━━━━━ 提示された文章 ━━━━━

1.7 不正アクセスとは?詳しい概念と手法、効果的な対策を徹底解説
1.7 不正アクセス
情報セキュリティにおいて、不正アクセスは深刻な脅威の一つとして位置づけられています。不正アクセスは、組織や個人の情報資産に対する機密性、完全性、可用性を損なう可能性があり、その影響は甚大です。このセクションでは、不正アクセスの概念とその多様な手法、さらにそれらに対する効果的な対策について詳しく解説します。
1.7.1 不正アクセスとは
不正アクセスとは、正当な権限を持たない者が情報システムやネットワークにアクセスし、データの閲覧、取得、改ざん、削除、またはシステムの操作を行う行為を指します。日本では「不正アクセス行為の禁止等に関する法律」(不正アクセス禁止法)によって、不正アクセス行為は厳しく規制されており、違反者には刑事罰が科せられます。

━━━━━ 提供データ ━━━━━

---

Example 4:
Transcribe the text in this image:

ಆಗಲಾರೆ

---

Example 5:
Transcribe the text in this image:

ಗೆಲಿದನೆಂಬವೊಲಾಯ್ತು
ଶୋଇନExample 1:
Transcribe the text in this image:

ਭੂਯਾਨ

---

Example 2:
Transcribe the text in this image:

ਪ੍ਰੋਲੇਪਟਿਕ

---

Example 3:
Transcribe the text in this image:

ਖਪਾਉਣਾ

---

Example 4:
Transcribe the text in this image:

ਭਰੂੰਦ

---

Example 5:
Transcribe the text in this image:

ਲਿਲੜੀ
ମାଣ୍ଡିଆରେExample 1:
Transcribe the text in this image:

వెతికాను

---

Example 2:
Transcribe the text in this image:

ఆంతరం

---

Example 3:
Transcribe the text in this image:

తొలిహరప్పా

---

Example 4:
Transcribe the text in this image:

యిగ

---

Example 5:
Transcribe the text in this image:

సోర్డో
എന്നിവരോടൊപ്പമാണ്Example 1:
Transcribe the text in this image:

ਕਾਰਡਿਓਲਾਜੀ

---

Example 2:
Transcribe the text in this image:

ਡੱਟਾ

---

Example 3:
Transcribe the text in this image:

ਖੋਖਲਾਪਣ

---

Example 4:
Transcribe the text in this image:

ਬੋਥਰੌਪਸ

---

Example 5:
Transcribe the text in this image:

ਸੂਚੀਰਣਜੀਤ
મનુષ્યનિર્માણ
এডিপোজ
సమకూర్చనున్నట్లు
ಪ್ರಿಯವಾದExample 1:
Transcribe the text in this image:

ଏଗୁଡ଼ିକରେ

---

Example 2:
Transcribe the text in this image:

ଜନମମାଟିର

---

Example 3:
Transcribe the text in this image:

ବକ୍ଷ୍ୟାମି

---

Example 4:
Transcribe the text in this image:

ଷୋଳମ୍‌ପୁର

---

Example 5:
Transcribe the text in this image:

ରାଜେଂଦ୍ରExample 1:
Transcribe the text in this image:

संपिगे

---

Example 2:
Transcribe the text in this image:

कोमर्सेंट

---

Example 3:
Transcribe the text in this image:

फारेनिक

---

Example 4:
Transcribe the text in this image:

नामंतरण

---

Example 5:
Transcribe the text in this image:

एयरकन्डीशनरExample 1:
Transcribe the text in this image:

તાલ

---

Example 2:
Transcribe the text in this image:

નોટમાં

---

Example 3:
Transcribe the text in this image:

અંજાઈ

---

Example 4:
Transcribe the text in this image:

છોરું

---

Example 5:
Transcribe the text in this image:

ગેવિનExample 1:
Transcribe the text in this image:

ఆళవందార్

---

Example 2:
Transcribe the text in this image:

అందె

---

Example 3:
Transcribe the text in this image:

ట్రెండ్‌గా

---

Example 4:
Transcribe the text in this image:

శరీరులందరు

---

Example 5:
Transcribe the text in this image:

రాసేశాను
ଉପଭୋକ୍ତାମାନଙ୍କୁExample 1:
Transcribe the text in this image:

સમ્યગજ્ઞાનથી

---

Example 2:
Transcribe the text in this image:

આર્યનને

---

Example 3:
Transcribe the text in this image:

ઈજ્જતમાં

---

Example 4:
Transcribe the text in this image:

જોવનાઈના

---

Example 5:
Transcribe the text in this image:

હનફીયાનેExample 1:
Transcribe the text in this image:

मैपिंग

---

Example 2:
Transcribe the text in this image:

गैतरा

━━━━━

### 課題の目的
不正アクセスについての文章によると、日本で不正アクセス行為を規制している法律は何か。

### 解答例
「不正アクセス行為の禁止等に関する法律」(不正アクセス禁止法)である。